Sobre una de las mesas hay un calabacín, una calabaza y una manzana. «Eso es para las cucarachas. Venid», pide Antonio, conforme abre uno de los terrarios y levanta dos trozos de madera con una delicadeza extrema. Debajo hay dos cucarachas de Vietnam que parecen dos perlas de colores. «Están a punto de criar, tengo que estar pendientes de ellos todo el día». De pronto, del suelo se escucha un leve crepitar, como una freidora llena de patatas fritas. «Estas son cucarachas del Amazonas colombiano -dice y coge una con agilidad, como Timón y Pumba en 'El Rey León'-. ¿Has visto qué bonitas? Parecen un trilobite. Así los niños entienden que no hay que tener miedo y aprenden que las cucarachas son fundamentales para nuestra vida: si no fuera por ellas y por las moscas estaríamos llenos de basura por todas partes».

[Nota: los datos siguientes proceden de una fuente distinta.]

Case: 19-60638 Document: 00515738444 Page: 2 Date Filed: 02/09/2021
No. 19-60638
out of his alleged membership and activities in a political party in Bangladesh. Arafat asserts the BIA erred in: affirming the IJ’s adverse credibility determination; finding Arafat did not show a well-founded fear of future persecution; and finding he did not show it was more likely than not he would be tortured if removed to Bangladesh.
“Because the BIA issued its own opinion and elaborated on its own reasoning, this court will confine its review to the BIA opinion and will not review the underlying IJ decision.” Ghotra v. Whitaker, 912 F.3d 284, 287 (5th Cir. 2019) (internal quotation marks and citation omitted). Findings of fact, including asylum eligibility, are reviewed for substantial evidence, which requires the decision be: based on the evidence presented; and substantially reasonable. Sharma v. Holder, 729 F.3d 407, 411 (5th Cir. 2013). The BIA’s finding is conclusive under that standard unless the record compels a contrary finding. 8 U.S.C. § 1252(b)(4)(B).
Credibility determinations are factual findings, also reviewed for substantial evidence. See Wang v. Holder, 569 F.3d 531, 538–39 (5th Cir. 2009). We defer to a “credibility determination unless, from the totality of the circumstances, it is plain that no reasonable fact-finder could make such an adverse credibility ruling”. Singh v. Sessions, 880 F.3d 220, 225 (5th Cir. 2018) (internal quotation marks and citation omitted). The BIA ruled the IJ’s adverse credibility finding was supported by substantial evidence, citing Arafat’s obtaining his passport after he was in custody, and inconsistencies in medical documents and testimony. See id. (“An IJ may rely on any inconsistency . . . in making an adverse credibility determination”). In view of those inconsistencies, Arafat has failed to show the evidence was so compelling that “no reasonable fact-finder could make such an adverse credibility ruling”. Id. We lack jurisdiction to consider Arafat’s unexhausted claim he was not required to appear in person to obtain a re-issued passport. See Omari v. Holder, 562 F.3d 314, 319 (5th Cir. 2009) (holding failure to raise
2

Aunque, por la pandemia, Antonio lleva «demasiado» sin volver al Amazonas, desde que regresó a Granada ha vuelto cada dos años a Sudamérica. El centro de reproducción es un ecosistema vivo en el que todo, absolutamente todo, juega un papel. Hasta una caja llena de trozos de pan duro que hay en la entrada. «Fíjate bien en la miga. Eso son tenebrios, unas larvas que se comen otros insectos. También hay polillas que se comen el pan y me sirven para las mantis... Luego, cada dos días voy al campo a por diferentes plantas para los herbívoros». Entonces, De la Blanca muestra una bolsa de plástico que lleva en la mano desde el principio. «Son moscas. Venid, vamos a darle de comer a la mantis de la orquídea».

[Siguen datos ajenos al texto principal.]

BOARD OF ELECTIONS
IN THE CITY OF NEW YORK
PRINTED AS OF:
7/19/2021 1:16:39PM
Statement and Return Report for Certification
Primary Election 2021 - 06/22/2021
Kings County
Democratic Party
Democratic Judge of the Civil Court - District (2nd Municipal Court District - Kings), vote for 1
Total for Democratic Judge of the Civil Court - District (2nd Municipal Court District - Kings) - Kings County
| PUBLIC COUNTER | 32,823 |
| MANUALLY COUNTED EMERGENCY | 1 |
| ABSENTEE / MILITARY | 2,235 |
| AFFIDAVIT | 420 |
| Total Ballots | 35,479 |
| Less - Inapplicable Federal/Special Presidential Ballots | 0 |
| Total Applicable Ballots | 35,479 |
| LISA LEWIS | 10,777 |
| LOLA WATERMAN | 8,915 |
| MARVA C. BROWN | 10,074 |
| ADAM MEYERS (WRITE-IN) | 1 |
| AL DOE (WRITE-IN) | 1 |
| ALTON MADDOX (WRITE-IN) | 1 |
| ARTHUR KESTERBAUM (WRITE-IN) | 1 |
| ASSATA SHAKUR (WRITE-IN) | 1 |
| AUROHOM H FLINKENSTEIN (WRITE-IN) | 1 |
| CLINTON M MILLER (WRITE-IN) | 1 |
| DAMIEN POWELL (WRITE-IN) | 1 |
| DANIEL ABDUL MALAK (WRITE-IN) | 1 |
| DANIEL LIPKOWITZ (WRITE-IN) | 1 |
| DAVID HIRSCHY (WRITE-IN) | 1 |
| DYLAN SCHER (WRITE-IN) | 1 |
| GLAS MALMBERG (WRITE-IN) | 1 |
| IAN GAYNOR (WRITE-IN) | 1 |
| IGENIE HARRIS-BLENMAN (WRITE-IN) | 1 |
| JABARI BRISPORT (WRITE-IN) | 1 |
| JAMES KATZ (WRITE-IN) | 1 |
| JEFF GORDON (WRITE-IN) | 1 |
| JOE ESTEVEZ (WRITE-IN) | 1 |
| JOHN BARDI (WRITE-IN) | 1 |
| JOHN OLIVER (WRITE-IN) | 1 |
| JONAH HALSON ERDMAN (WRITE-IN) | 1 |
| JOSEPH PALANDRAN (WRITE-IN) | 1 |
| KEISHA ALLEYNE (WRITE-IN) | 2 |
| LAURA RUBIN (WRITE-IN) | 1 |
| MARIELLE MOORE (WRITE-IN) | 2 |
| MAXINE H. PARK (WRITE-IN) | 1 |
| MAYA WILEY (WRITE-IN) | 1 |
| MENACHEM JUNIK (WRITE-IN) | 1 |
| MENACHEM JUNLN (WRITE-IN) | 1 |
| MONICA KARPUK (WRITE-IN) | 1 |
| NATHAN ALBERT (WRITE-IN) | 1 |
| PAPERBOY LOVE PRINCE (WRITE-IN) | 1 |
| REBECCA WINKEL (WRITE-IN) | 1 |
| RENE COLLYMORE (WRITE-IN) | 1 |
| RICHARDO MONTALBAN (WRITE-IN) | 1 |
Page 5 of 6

La mantis de la orquídea es, sin duda, una joya de la naturaleza. Una joya que caza la mosca al vuelo a una velocidad vertiginosa. «Los insectos -explica Antonio- son vehículos para hacer entender la importancia de cuidar la naturaleza a nivel global. Si no se ven, la gente no lo entiende. Tiene que impactar». ¿Cuál es la gran lección de los insectos? «Que cada vez hay menos insectos y que sin los insectos no hay vida. Que la Naturaleza necesita nuestra ayuda para recuperarse y, si lo hacemos, las generaciones venideras podrán disfrutar de lo que realmente importa: la vida».

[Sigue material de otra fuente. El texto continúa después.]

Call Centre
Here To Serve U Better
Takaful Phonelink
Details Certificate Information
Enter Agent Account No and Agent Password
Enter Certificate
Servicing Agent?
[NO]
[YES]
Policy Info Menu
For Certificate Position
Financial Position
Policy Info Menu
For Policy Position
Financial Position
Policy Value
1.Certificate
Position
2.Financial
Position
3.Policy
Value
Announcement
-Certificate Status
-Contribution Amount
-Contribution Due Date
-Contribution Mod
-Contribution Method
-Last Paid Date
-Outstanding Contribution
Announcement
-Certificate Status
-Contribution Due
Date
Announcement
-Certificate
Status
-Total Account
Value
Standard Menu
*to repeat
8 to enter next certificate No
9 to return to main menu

Antonio salta de un terrario a otro, siempre con una nueva historia que contar: la de los saltamontes de Malasia, la de los insectos hoja, la de las cucarachas más grandes del mundo... «Y esta es la mantis del Amazonas -coloca sobre su mano el enorme insecto de un color amarillo tan intenso que parece pintado-. Os lo dije, ¡si es que donde mires hay algo!». Se equivocaron con él. Era todo lo contrario a un «matabichos».
Los insectos constituyen los cuatro grandes pilares de la Naturaleza: son los principales polinizadores, controles biológicos, descomponedores y son la base de la cadena trófica. «Cuando los niños ven los insectos –analiza Antonio– saben que existe este mundo y que si lo cuidamos, todo lo que está por encima permanecerá». El experto insiste en que «no son mascotas» y que todo lo que él colecta es para fines educativos y científicos. «Aquí reproducimos especies tropicales. Contamos con un patrimonio genético que no se puede perder de ninguna manera».